Keeping the many new patient safety topics and initiatives fresh in the minds of frontline caregivers can be a challenge. To make sure staff members were thinking about a new aspect of safe patient care each month and educate both them and patients together about patient safety goals, Abington (PA) Memorial Hospital (AMH) started "Patient Safety First."
The initiative is a hospital-wide patient safety campaign that focused on behaviors and actions. Originally launched in 2008, staff members decided to continue and build on Patient Safety First after seeing success in its first year.
"It was a program to help us focus, inform, and partner with our employees and patients to get the patient safety message out," says Robert C. Giannini, NHA, safety/ quality specialist at AMH's Center for Patient Safety & Quality. "It's really letting staff and our patients be on the same page for the month."
In 2009, AMH has created communication strategies for internal staff use as well as some specific for patients. At the end of 2008, staff members planned out a full calendar year of topics for each month in 2009. That helped show staff members that this program is a part of the organization's underlying mission, says Giannini.
"We do change our goals based on our priorities for that year," says Giannini. "People are seeing that this isn't going away and it's part of our culture."
To really hit home the idea of changing behaviors to improve patient safety, Giannini and his staff members designed the campaign to be apparent in the everyday working environment. Depending on the theme of the month, the topic receives attention on screensavers, in the "nursing notes" internal newsletter, in educational pieces that are posted, and via patient safety coaches, who spread the theme to fellow caregivers.
The patient safety coaches meet each month to discuss new hospital initiatives.

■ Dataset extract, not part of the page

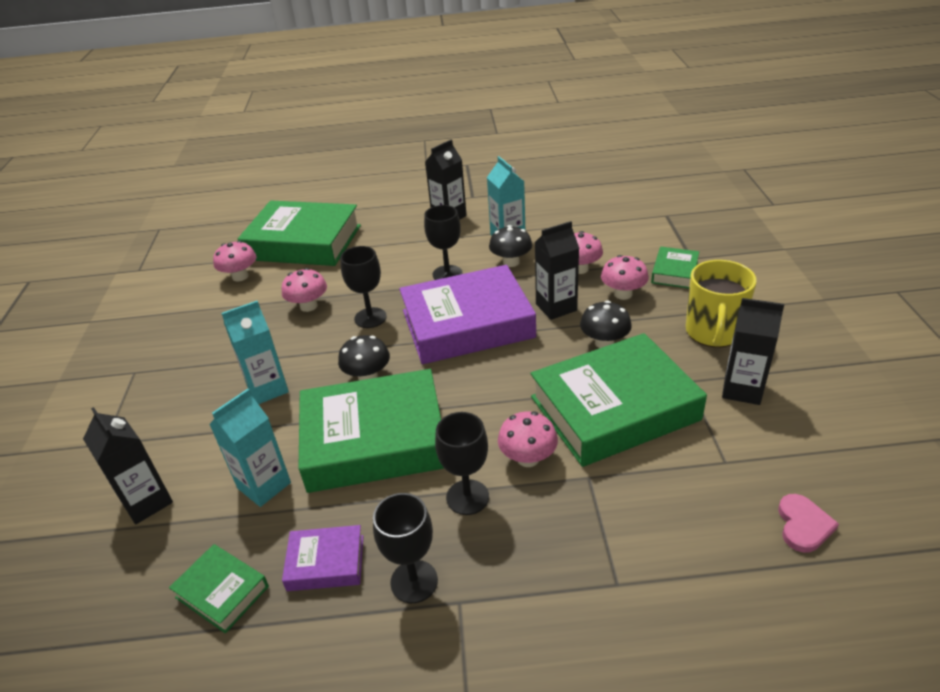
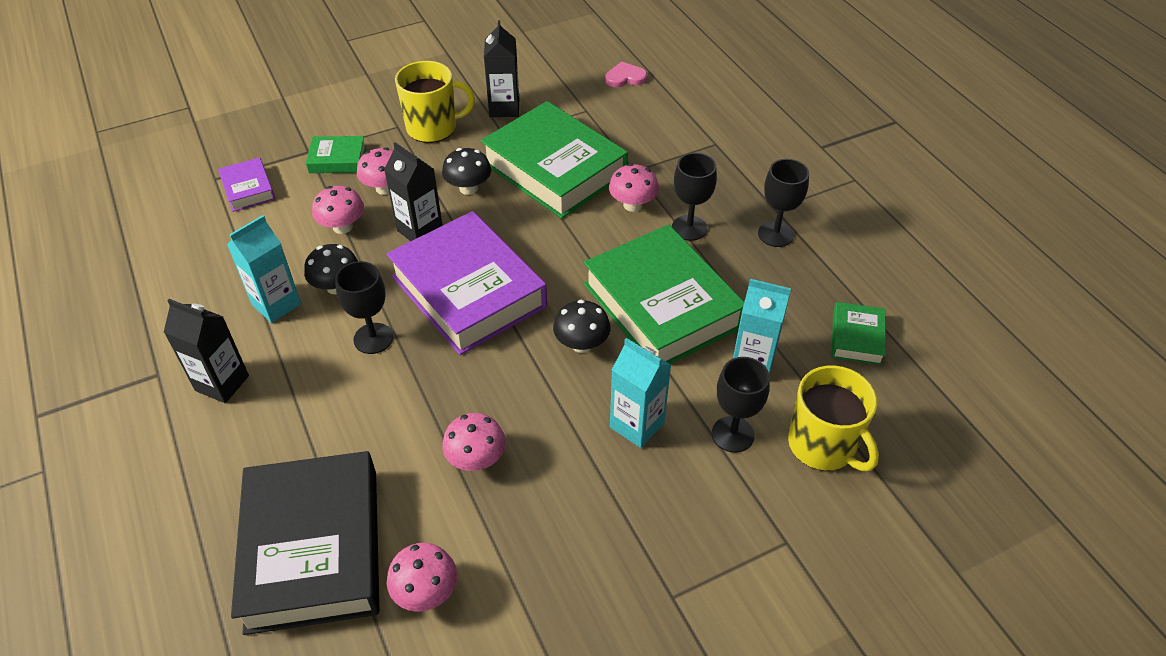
camera: 115 degrees left, 10 degrees up
black carton [83,407,173,524] -> yellow mug [788,365,879,471]
green book [238,201,361,266] -> black book [231,451,379,635]
purple book [282,525,363,591] -> purple book moved to [218,158,275,212]
black goblet [340,246,387,328] -> black goblet moved to [712,357,770,453]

Patient safety coaches at AMH are frontline caregivers, who are unit based and will share a specific message with their colleagues.
"We do have safety coaches in each area of the hospital, and [the monthly Patient Safety First topic] would be part of the theme of the meeting that month," says Linda Mimm, RN, BC, DL, CPHQ, safety/quality specialist at AMH's Center for Patient Safety & Quality. "It's not just a piece of paper that goes out, it's a clear team effort getting the message out also."

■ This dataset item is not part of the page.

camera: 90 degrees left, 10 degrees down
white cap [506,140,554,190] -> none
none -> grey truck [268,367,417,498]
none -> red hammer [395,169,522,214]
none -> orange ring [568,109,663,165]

Additionally, Giannini and his staff members ensure that hospital staff understand where each month's theme fits in with The Joint Commission's National Patient Safety Goals as well as the organization's annual goals, he says.

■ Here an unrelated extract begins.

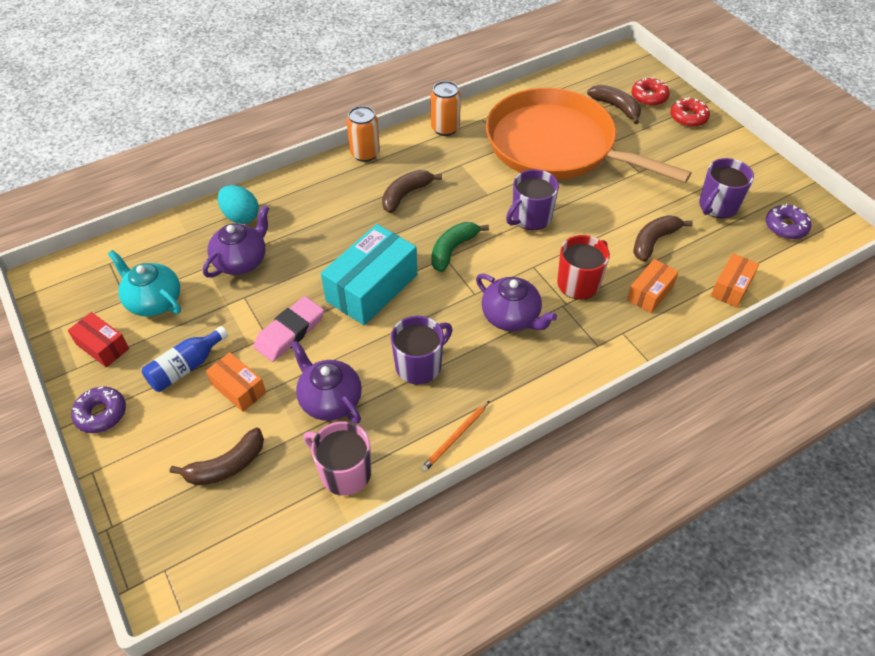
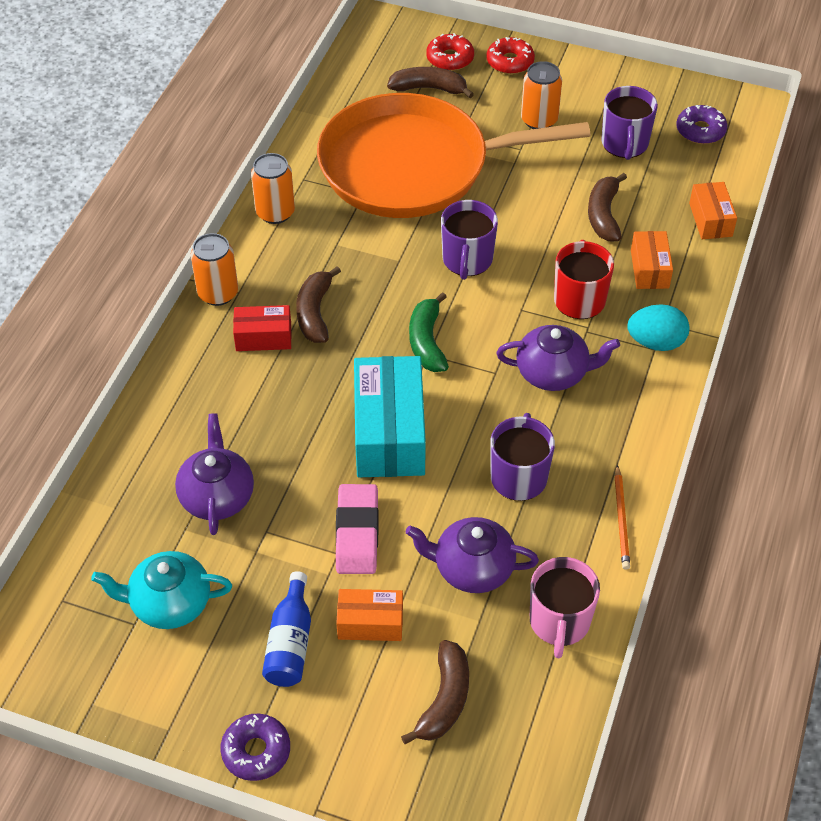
camera: 40 degrees left, 0 degrees up
red box [68,312,129,368] -> red box moved to [233,305,292,351]
turquoise egg [218,185,259,224] -> turquoise egg moved to [627,304,690,351]
pink mug [304,421,371,496] -> pink mug turned 75 degrees counterclockwise [530,557,600,658]
none -> orange can [521,61,562,129]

Equally important to the success of this initiative has been the nursing department's ability to partner and plan with the finance department, says Elizabeth Medina, RN, BSN, CCRN, nurse manager for the cardiac surgery unit and cardiac intensive care unit at AMH. After all, nurses are a part of the frontline caregiving team that this initiative targets.
"We have a good support structure within the nursing department because we partner with finance," says Medina. "What gives us the capability to partner with things like this is we structure into our own unit budgets for the fiscal year training and orientation hours.
Patient education
Staff members in the quality/safety department develop patient education materials to alert patients to each monthly theme. For example, in January, patients received documents telling them that handwashing was a focus that month and asked them to be a partner in their own safe care. Other monthly themes have been medication safety, patient identification, increased communication among caregivers, and timely reporting of critical tests/results. In October, the hospital will focus on immunization.
Staff nurses introduce the monthly piece of education while they go over other important information about patients' stays.
"As we educate the patient, with all of the other education related to their admitting diagnosis, we also go over that piece of information as well," says Medina.
Overall, the initiative has helped the hospital as a whole incorporate many aspects of patient safety into patient care, and also hone in on specific topics. AMH has seen an increase in both staff and patient reports of concerns, suggestions, and patient safety events.
"Working in the safety/quality department, it really helps us focus as an organization on a theme," says Mimm.